Could you filter the data below down to the lines that hold the word "LIST"?
-*-*-
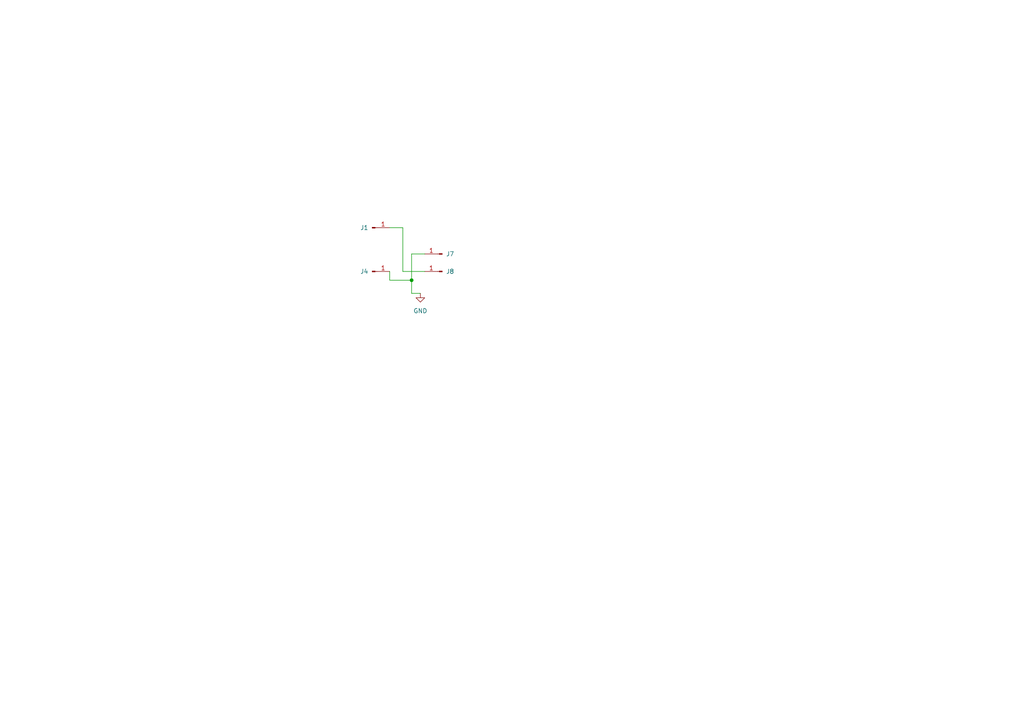
<source format=kicad_sch>
(kicad_sch
	(version 20231120)
	(generator "eeschema")
	(generator_version "8.0")
	(uuid "5d1ade13-8299-468f-8d62-6c6580b164d5")
	(paper "A4")
	
	(junction
		(at 119.38 81.28)
		(diameter 0)
		(color 0 0 0 0)
		(uuid "be11cc9d-c14a-4dcd-a5d5-cfbfee4f8934")
	)
	(wire
		(pts
			(xy 121.92 85.09) (xy 119.38 85.09)
		)
		(stroke
			(width 0)
			(type default)
		)
		(uuid "03f1dfcb-fdbf-4f15-a636-45ff94b85e6b")
	)
	(wire
		(pts
			(xy 113.03 66.04) (xy 116.84 66.04)
		)
		(stroke
			(width 0)
			(type default)
		)
		(uuid "0bd55a7f-e2b7-427a-8976-806cc044b4f6")
	)
	(wire
		(pts
			(xy 119.38 73.66) (xy 123.19 73.66)
		)
		(stroke
			(width 0)
			(type default)
		)
		(uuid "19334533-f744-474e-993c-9c7788cccce4")
	)
	(wire
		(pts
			(xy 113.03 81.28) (xy 119.38 81.28)
		)
		(stroke
			(width 0)
			(type default)
		)
		(uuid "2245669a-e4d0-493d-905f-a1fd104cb747")
	)
	(wire
		(pts
			(xy 119.38 85.09) (xy 119.38 81.28)
		)
		(stroke
			(width 0)
			(type default)
		)
		(uuid "4850157e-01d4-4bf6-bf70-91633631fbad")
	)
	(wire
		(pts
			(xy 119.38 81.28) (xy 119.38 73.66)
		)
		(stroke
			(width 0)
			(type default)
		)
		(uuid "807086e8-e6b3-4d86-88b9-6e50cf2763c0")
	)
	(wire
		(pts
			(xy 116.84 78.74) (xy 123.19 78.74)
		)
		(stroke
			(width 0)
			(type default)
		)
		(uuid "af658ef1-fcd7-499d-b39f-210797ce4bd3")
	)
	(wire
		(pts
			(xy 116.84 66.04) (xy 116.84 78.74)
		)
		(stroke
			(width 0)
			(type default)
		)
		(uuid "b8630613-21f9-4db2-9e89-57be01cd8c07")
	)
	(wire
		(pts
			(xy 113.03 78.74) (xy 113.03 81.28)
		)
		(stroke
			(width 0)
			(type default)
		)
		(uuid "e0b12df4-4c1b-4ed6-b28f-14cb860e7993")
	)
	(symbol
		(lib_id "Connector:Conn_01x01_Pin")
		(at 128.27 73.66 180)
		(unit 1)
		(exclude_from_sim no)
		(in_bom yes)
		(on_board yes)
		(dnp no)
		(uuid "37534e76-d36c-4290-bfcb-3affe9fdb1c5")
		(property "Reference" "J7"
			(at 130.556 73.66 0)
			(effects
				(font
					(size 1.27 1.27)
				)
			)
		)
		(property "Value" "Conn_01x01_Pin"
			(at 127.635 76.2 0)
			(effects
				(font
					(size 1.27 1.27)
				)
				(hide yes)
			)
		)
		(property "Footprint" "TestPoint:TestPoint_Pad_1.0x1.0mm"
			(at 128.27 73.66 0)
			(effects
				(font
					(size 1.27 1.27)
				)
				(hide yes)
			)
		)
		(property "Datasheet" "~"
			(at 128.27 73.66 0)
			(effects
				(font
					(size 1.27 1.27)
				)
				(hide yes)
			)
		)
		(property "Description" "Generic connector, single row, 01x01, script generated"
			(at 128.27 73.66 0)
			(effects
				(font
					(size 1.27 1.27)
				)
				(hide yes)
			)
		)
		(pin "1"
			(uuid "d95aa130-1e72-4f1b-bd5d-c82de01e26ce")
		)
		(instances
			(project "min_fr_test"
				(path "/5d1ade13-8299-468f-8d62-6c6580b164d5"
					(reference "J7")
					(unit 1)
				)
			)
		)
	)
	(symbol
		(lib_id "Connector:Conn_01x01_Pin")
		(at 107.95 78.74 0)
		(unit 1)
		(exclude_from_sim no)
		(in_bom yes)
		(on_board yes)
		(dnp no)
		(uuid "5780976a-f617-4b1d-99a5-e6f9e625216d")
		(property "Reference" "J4"
			(at 105.664 78.74 0)
			(effects
				(font
					(size 1.27 1.27)
				)
			)
		)
		(property "Value" "Conn_01x01_Pin"
			(at 108.585 76.2 0)
			(effects
				(font
					(size 1.27 1.27)
				)
				(hide yes)
			)
		)
		(property "Footprint" "TestPoint:TestPoint_Pad_1.0x1.0mm"
			(at 107.95 78.74 0)
			(effects
				(font
					(size 1.27 1.27)
				)
				(hide yes)
			)
		)
		(property "Datasheet" "~"
			(at 107.95 78.74 0)
			(effects
				(font
					(size 1.27 1.27)
				)
				(hide yes)
			)
		)
		(property "Description" "Generic connector, single row, 01x01, script generated"
			(at 107.95 78.74 0)
			(effects
				(font
					(size 1.27 1.27)
				)
				(hide yes)
			)
		)
		(pin "1"
			(uuid "278b41ce-ae77-4df7-9d9f-7885d6799599")
		)
		(instances
			(project "min_fr_test"
				(path "/5d1ade13-8299-468f-8d62-6c6580b164d5"
					(reference "J4")
					(unit 1)
				)
			)
		)
	)
	(symbol
		(lib_id "Connector:Conn_01x01_Pin")
		(at 128.27 78.74 180)
		(unit 1)
		(exclude_from_sim no)
		(in_bom yes)
		(on_board yes)
		(dnp no)
		(uuid "c47bddb0-8460-45dd-a5cf-7f892f19efec")
		(property "Reference" "J8"
			(at 130.556 78.74 0)
			(effects
				(font
					(size 1.27 1.27)
				)
			)
		)
		(property "Value" "Conn_01x01_Pin"
			(at 127.635 81.28 0)
			(effects
				(font
					(size 1.27 1.27)
				)
				(hide yes)
			)
		)
		(property "Footprint" "TestPoint:TestPoint_Pad_1.0x1.0mm"
			(at 128.27 78.74 0)
			(effects
				(font
					(size 1.27 1.27)
				)
				(hide yes)
			)
		)
		(property "Datasheet" "~"
			(at 128.27 78.74 0)
			(effects
				(font
					(size 1.27 1.27)
				)
				(hide yes)
			)
		)
		(property "Description" "Generic connector, single row, 01x01, script generated"
			(at 128.27 78.74 0)
			(effects
				(font
					(size 1.27 1.27)
				)
				(hide yes)
			)
		)
		(pin "1"
			(uuid "00c663b1-773e-4186-9cbf-f3713e380e0d")
		)
		(instances
			(project "min_fr_test"
				(path "/5d1ade13-8299-468f-8d62-6c6580b164d5"
					(reference "J8")
					(unit 1)
				)
			)
		)
	)
	(symbol
		(lib_id "power:GND")
		(at 121.92 85.09 0)
		(unit 1)
		(exclude_from_sim no)
		(in_bom yes)
		(on_board yes)
		(dnp no)
		(fields_autoplaced yes)
		(uuid "d036807e-cef6-41f5-a71a-97c43d4295c9")
		(property "Reference" "#PWR01"
			(at 121.92 91.44 0)
			(effects
				(font
					(size 1.27 1.27)
				)
				(hide yes)
			)
		)
		(property "Value" "GND"
			(at 121.92 90.17 0)
			(effects
				(font
					(size 1.27 1.27)
				)
			)
		)
		(property "Footprint" ""
			(at 121.92 85.09 0)
			(effects
				(font
					(size 1.27 1.27)
				)
				(hide yes)
			)
		)
		(property "Datasheet" ""
			(at 121.92 85.09 0)
			(effects
				(font
					(size 1.27 1.27)
				)
				(hide yes)
			)
		)
		(property "Description" "Power symbol creates a global label with name \"GND\" , ground"
			(at 121.92 85.09 0)
			(effects
				(font
					(size 1.27 1.27)
				)
				(hide yes)
			)
		)
		(pin "1"
			(uuid "70680896-8d79-4277-9ab7-cb5b02fc6abf")
		)
		(instances
			(project "min_fr_test"
				(path "/5d1ade13-8299-468f-8d62-6c6580b164d5"
					(reference "#PWR01")
					(unit 1)
				)
			)
		)
	)
	(symbol
		(lib_id "Connector:Conn_01x01_Pin")
		(at 107.95 66.04 0)
		(unit 1)
		(exclude_from_sim no)
		(in_bom yes)
		(on_board yes)
		(dnp no)
		(uuid "e8bb3510-af6a-4551-ad8e-1c90fe14ddf2")
		(property "Reference" "J1"
			(at 105.664 66.04 0)
			(effects
				(font
					(size 1.27 1.27)
				)
			)
		)
		(property "Value" "Conn_01x01_Pin"
			(at 108.585 63.5 0)
			(effects
				(font
					(size 1.27 1.27)
				)
				(hide yes)
			)
		)
		(property "Footprint" "TestPoint:TestPoint_Pad_1.0x1.0mm"
			(at 107.95 66.04 0)
			(effects
				(font
					(size 1.27 1.27)
				)
				(hide yes)
			)
		)
		(property "Datasheet" "~"
			(at 107.95 66.04 0)
			(effects
				(font
					(size 1.27 1.27)
				)
				(hide yes)
			)
		)
		(property "Description" "Generic connector, single row, 01x01, script generated"
			(at 107.95 66.04 0)
			(effects
				(font
					(size 1.27 1.27)
				)
				(hide yes)
			)
		)
		(pin "1"
			(uuid "6533ae18-2c65-4946-9189-0eeee49818d3")
		)
		(instances
			(project "min_fr_test"
				(path "/5d1ade13-8299-468f-8d62-6c6580b164d5"
					(reference "J1")
					(unit 1)
				)
			)
		)
	)
	(sheet_instances
		(path "/"
			(page "1")
		)
	)
)
</source>
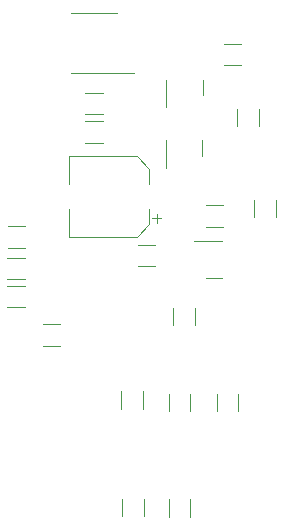
<source format=gbr>
%TF.GenerationSoftware,KiCad,Pcbnew,(6.0.1)*%
%TF.CreationDate,2022-02-20T06:36:07+01:00*%
%TF.ProjectId,OK,4f4b2e6b-6963-4616-945f-706362585858,rev?*%
%TF.SameCoordinates,Original*%
%TF.FileFunction,Legend,Top*%
%TF.FilePolarity,Positive*%
%FSLAX46Y46*%
G04 Gerber Fmt 4.6, Leading zero omitted, Abs format (unit mm)*
G04 Created by KiCad (PCBNEW (6.0.1)) date 2022-02-20 06:36:07*
%MOMM*%
%LPD*%
G01*
G04 APERTURE LIST*
%ADD10C,0.120000*%
G04 APERTURE END LIST*
D10*
%TO.C, *%
X118980000Y-45020000D02*
X118980000Y-44370000D01*
X118980000Y-45020000D02*
X118980000Y-46695000D01*
X122100000Y-45020000D02*
X122100000Y-45670000D01*
X122100000Y-45020000D02*
X122100000Y-44370000D01*
X126460000Y-54522936D02*
X126460000Y-55977064D01*
X128280000Y-54522936D02*
X128280000Y-55977064D01*
X118047064Y-60160000D02*
X116592936Y-60160000D01*
X118047064Y-58340000D02*
X116592936Y-58340000D01*
X121070000Y-81347064D02*
X121070000Y-79892936D01*
X119250000Y-81347064D02*
X119250000Y-79892936D01*
X112870000Y-43820000D02*
X116320000Y-43820000D01*
X112870000Y-38700000D02*
X110920000Y-38700000D01*
X112870000Y-43820000D02*
X110920000Y-43820000D01*
X112870000Y-38700000D02*
X114820000Y-38700000D01*
X126850000Y-46832936D02*
X126850000Y-48287064D01*
X125030000Y-46832936D02*
X125030000Y-48287064D01*
X125377064Y-41310000D02*
X123922936Y-41310000D01*
X125377064Y-43130000D02*
X123922936Y-43130000D01*
X119620000Y-65097064D02*
X119620000Y-63642936D01*
X121440000Y-65097064D02*
X121440000Y-63642936D01*
X122372936Y-56820000D02*
X123827064Y-56820000D01*
X122372936Y-55000000D02*
X123827064Y-55000000D01*
X117120000Y-81317064D02*
X117120000Y-79862936D01*
X115300000Y-81317064D02*
X115300000Y-79862936D01*
X115190000Y-72197064D02*
X115190000Y-70742936D01*
X117010000Y-72197064D02*
X117010000Y-70742936D01*
X118213750Y-56481250D02*
X118213750Y-55693750D01*
X116515563Y-57650000D02*
X110760000Y-57650000D01*
X116515563Y-50830000D02*
X110760000Y-50830000D01*
X117580000Y-56585563D02*
X116515563Y-57650000D01*
X117580000Y-56585563D02*
X117580000Y-55300000D01*
X118607500Y-56087500D02*
X117820000Y-56087500D01*
X110760000Y-50830000D02*
X110760000Y-53180000D01*
X117580000Y-51894437D02*
X117580000Y-53180000D01*
X110760000Y-57650000D02*
X110760000Y-55300000D01*
X117580000Y-51894437D02*
X116515563Y-50830000D01*
X123050000Y-58040000D02*
X121375000Y-58040000D01*
X123050000Y-61160000D02*
X123700000Y-61160000D01*
X123050000Y-58040000D02*
X123700000Y-58040000D01*
X123050000Y-61160000D02*
X122400000Y-61160000D01*
X113627064Y-49690000D02*
X112172936Y-49690000D01*
X113627064Y-47870000D02*
X112172936Y-47870000D01*
X121070000Y-72374564D02*
X121070000Y-70920436D01*
X119250000Y-72374564D02*
X119250000Y-70920436D01*
X108592936Y-66890000D02*
X110047064Y-66890000D01*
X108592936Y-65070000D02*
X110047064Y-65070000D01*
X118960000Y-50130000D02*
X118960000Y-51805000D01*
X122080000Y-50130000D02*
X122080000Y-49480000D01*
X118960000Y-50130000D02*
X118960000Y-49480000D01*
X122080000Y-50130000D02*
X122080000Y-50780000D01*
X107027064Y-61790000D02*
X105572936Y-61790000D01*
X107027064Y-63610000D02*
X105572936Y-63610000D01*
X125130000Y-72407064D02*
X125130000Y-70952936D01*
X123310000Y-72407064D02*
X123310000Y-70952936D01*
X107027064Y-59430000D02*
X105572936Y-59430000D01*
X107027064Y-61250000D02*
X105572936Y-61250000D01*
X113627064Y-47260000D02*
X112172936Y-47260000D01*
X113627064Y-45440000D02*
X112172936Y-45440000D01*
X107097064Y-56750000D02*
X105642936Y-56750000D01*
X107097064Y-58570000D02*
X105642936Y-58570000D01*
%TD*%
M02*

</source>
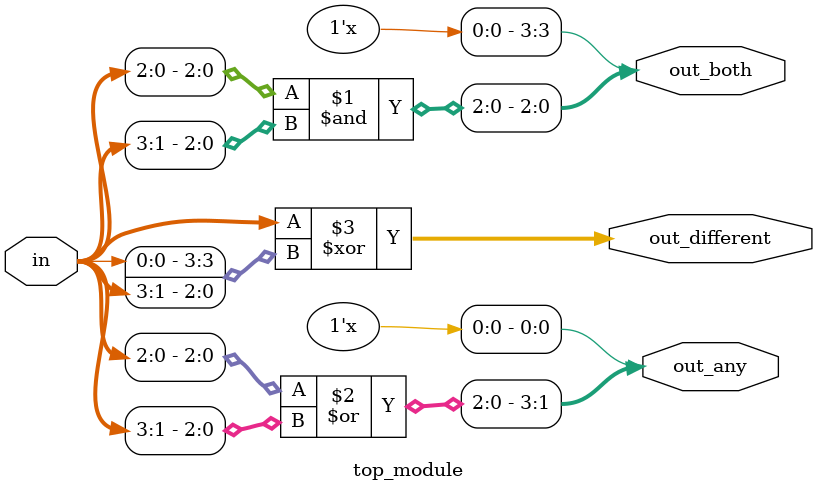
<source format=v>

module top_module (
  input  [3:0] in,
  output [3:0] out_both,
  output [3:0] out_any,
  output [3:0] out_different
);

  assign out_both[2:0] = in[2:0] & in[3:1];
  assign out_any[3:1]  = in[2:0] | in[3:1];
  assign out_different = in^{in[0], in[3:1]};

  // we don't care about out_both[3] or out_any[0]
  assign out_both[3] = 1'bx;
  assign out_any[0]  = 1'bx;

endmodule


</source>
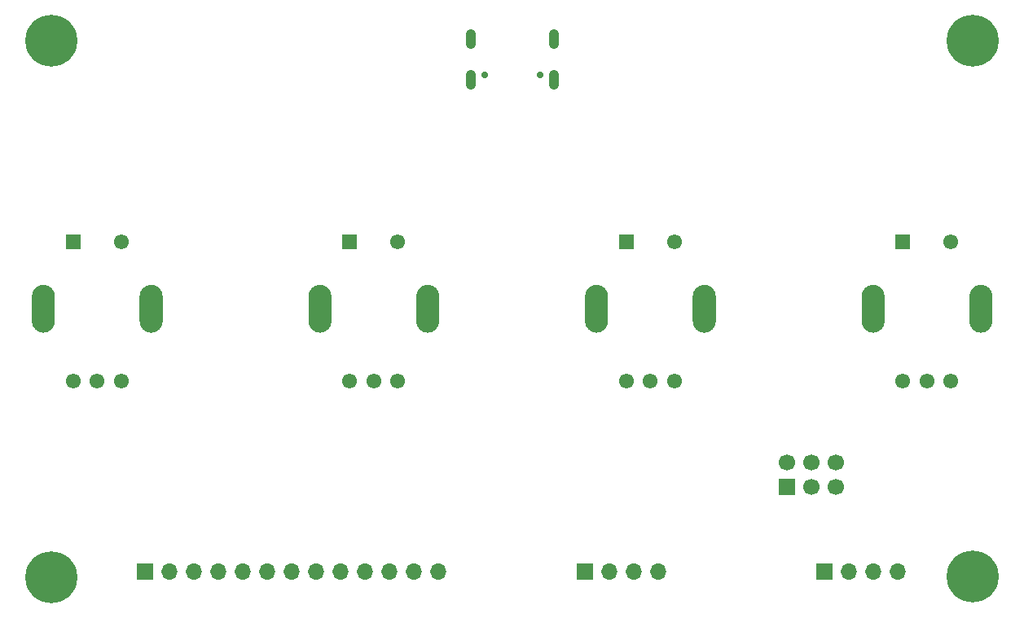
<source format=gbs>
%TF.GenerationSoftware,KiCad,Pcbnew,(5.1.10)-1*%
%TF.CreationDate,2021-08-25T15:30:51+02:00*%
%TF.ProjectId,Console,436f6e73-6f6c-4652-9e6b-696361645f70,v01*%
%TF.SameCoordinates,Original*%
%TF.FileFunction,Soldermask,Bot*%
%TF.FilePolarity,Negative*%
%FSLAX46Y46*%
G04 Gerber Fmt 4.6, Leading zero omitted, Abs format (unit mm)*
G04 Created by KiCad (PCBNEW (5.1.10)-1) date 2021-08-25 15:30:51*
%MOMM*%
%LPD*%
G01*
G04 APERTURE LIST*
%ADD10C,5.400000*%
%ADD11C,1.700000*%
%ADD12R,1.700000X1.700000*%
%ADD13O,1.700000X1.700000*%
%ADD14R,1.550000X1.550000*%
%ADD15C,1.550000*%
%ADD16O,1.050000X2.100000*%
%ADD17C,0.700000*%
G04 APERTURE END LIST*
D10*
%TO.C,PAD4*%
X194131000Y-123634000D03*
%TD*%
%TO.C,PAD3*%
X98350000Y-123698000D03*
%TD*%
%TO.C,PAD2*%
X194131000Y-67881500D03*
%TD*%
%TO.C,PAD1*%
X98350000Y-67881500D03*
%TD*%
D11*
%TO.C,J1*%
X179896000Y-111760000D03*
X179896000Y-114300000D03*
D12*
X174816000Y-114300000D03*
D11*
X174816000Y-111760000D03*
X177356000Y-114300000D03*
X177356000Y-111760000D03*
%TD*%
D13*
%TO.C,J4*%
X161450000Y-123126000D03*
X158910000Y-123126000D03*
X156370000Y-123126000D03*
D12*
X153830000Y-123126000D03*
%TD*%
D13*
%TO.C,J3*%
X138557000Y-123126000D03*
X136017000Y-123126000D03*
X133477000Y-123126000D03*
X130937000Y-123126000D03*
X128397000Y-123126000D03*
X125857000Y-123126000D03*
X123317000Y-123126000D03*
X120777000Y-123126000D03*
X118237000Y-123126000D03*
X115697000Y-123126000D03*
X113157000Y-123126000D03*
X110617000Y-123126000D03*
D12*
X108077000Y-123126000D03*
%TD*%
D13*
%TO.C,J5*%
X186309000Y-123126000D03*
X183769000Y-123126000D03*
X181229000Y-123126000D03*
D12*
X178689000Y-123126000D03*
%TD*%
D14*
%TO.C,SW1*%
X100624000Y-88773800D03*
D15*
X105624000Y-88773800D03*
X100624000Y-103273800D03*
X103124000Y-103273800D03*
X105624000Y-103273800D03*
G36*
G01*
X96324000Y-97073800D02*
X96324000Y-94473800D01*
G75*
G02*
X97524000Y-93273800I1200000J0D01*
G01*
X97524000Y-93273800D01*
G75*
G02*
X98724000Y-94473800I0J-1200000D01*
G01*
X98724000Y-97073800D01*
G75*
G02*
X97524000Y-98273800I-1200000J0D01*
G01*
X97524000Y-98273800D01*
G75*
G02*
X96324000Y-97073800I0J1200000D01*
G01*
G37*
G36*
G01*
X107524000Y-97073800D02*
X107524000Y-94473800D01*
G75*
G02*
X108724000Y-93273800I1200000J0D01*
G01*
X108724000Y-93273800D01*
G75*
G02*
X109924000Y-94473800I0J-1200000D01*
G01*
X109924000Y-97073800D01*
G75*
G02*
X108724000Y-98273800I-1200000J0D01*
G01*
X108724000Y-98273800D01*
G75*
G02*
X107524000Y-97073800I0J1200000D01*
G01*
G37*
%TD*%
D16*
%TO.C,J2*%
X150573000Y-71947200D03*
X141933000Y-71947200D03*
X150573000Y-67767200D03*
X141933000Y-67767200D03*
D17*
X149143000Y-71417200D03*
X143363000Y-71417200D03*
%TD*%
%TO.C,SW2*%
G36*
G01*
X136268000Y-97073800D02*
X136268000Y-94473800D01*
G75*
G02*
X137468000Y-93273800I1200000J0D01*
G01*
X137468000Y-93273800D01*
G75*
G02*
X138668000Y-94473800I0J-1200000D01*
G01*
X138668000Y-97073800D01*
G75*
G02*
X137468000Y-98273800I-1200000J0D01*
G01*
X137468000Y-98273800D01*
G75*
G02*
X136268000Y-97073800I0J1200000D01*
G01*
G37*
G36*
G01*
X125068000Y-97073800D02*
X125068000Y-94473800D01*
G75*
G02*
X126268000Y-93273800I1200000J0D01*
G01*
X126268000Y-93273800D01*
G75*
G02*
X127468000Y-94473800I0J-1200000D01*
G01*
X127468000Y-97073800D01*
G75*
G02*
X126268000Y-98273800I-1200000J0D01*
G01*
X126268000Y-98273800D01*
G75*
G02*
X125068000Y-97073800I0J1200000D01*
G01*
G37*
D15*
X134368000Y-103273800D03*
X131868000Y-103273800D03*
X129368000Y-103273800D03*
X134368000Y-88773800D03*
D14*
X129368000Y-88773800D03*
%TD*%
%TO.C,SW3*%
X158113000Y-88773800D03*
D15*
X163113000Y-88773800D03*
X158113000Y-103273800D03*
X160613000Y-103273800D03*
X163113000Y-103273800D03*
G36*
G01*
X153813000Y-97073800D02*
X153813000Y-94473800D01*
G75*
G02*
X155013000Y-93273800I1200000J0D01*
G01*
X155013000Y-93273800D01*
G75*
G02*
X156213000Y-94473800I0J-1200000D01*
G01*
X156213000Y-97073800D01*
G75*
G02*
X155013000Y-98273800I-1200000J0D01*
G01*
X155013000Y-98273800D01*
G75*
G02*
X153813000Y-97073800I0J1200000D01*
G01*
G37*
G36*
G01*
X165013000Y-97073800D02*
X165013000Y-94473800D01*
G75*
G02*
X166213000Y-93273800I1200000J0D01*
G01*
X166213000Y-93273800D01*
G75*
G02*
X167413000Y-94473800I0J-1200000D01*
G01*
X167413000Y-97073800D01*
G75*
G02*
X166213000Y-98273800I-1200000J0D01*
G01*
X166213000Y-98273800D01*
G75*
G02*
X165013000Y-97073800I0J1200000D01*
G01*
G37*
%TD*%
%TO.C,SW4*%
G36*
G01*
X193757000Y-97073800D02*
X193757000Y-94473800D01*
G75*
G02*
X194957000Y-93273800I1200000J0D01*
G01*
X194957000Y-93273800D01*
G75*
G02*
X196157000Y-94473800I0J-1200000D01*
G01*
X196157000Y-97073800D01*
G75*
G02*
X194957000Y-98273800I-1200000J0D01*
G01*
X194957000Y-98273800D01*
G75*
G02*
X193757000Y-97073800I0J1200000D01*
G01*
G37*
G36*
G01*
X182557000Y-97073800D02*
X182557000Y-94473800D01*
G75*
G02*
X183757000Y-93273800I1200000J0D01*
G01*
X183757000Y-93273800D01*
G75*
G02*
X184957000Y-94473800I0J-1200000D01*
G01*
X184957000Y-97073800D01*
G75*
G02*
X183757000Y-98273800I-1200000J0D01*
G01*
X183757000Y-98273800D01*
G75*
G02*
X182557000Y-97073800I0J1200000D01*
G01*
G37*
X191857000Y-103273800D03*
X189357000Y-103273800D03*
X186857000Y-103273800D03*
X191857000Y-88773800D03*
D14*
X186857000Y-88773800D03*
%TD*%
M02*

</source>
-*-*-
Task solution
G04 APERTURE LIST*
G04 APERTURE END LIST*
G04 APERTURE LIST*
G04 APERTURE END LIST*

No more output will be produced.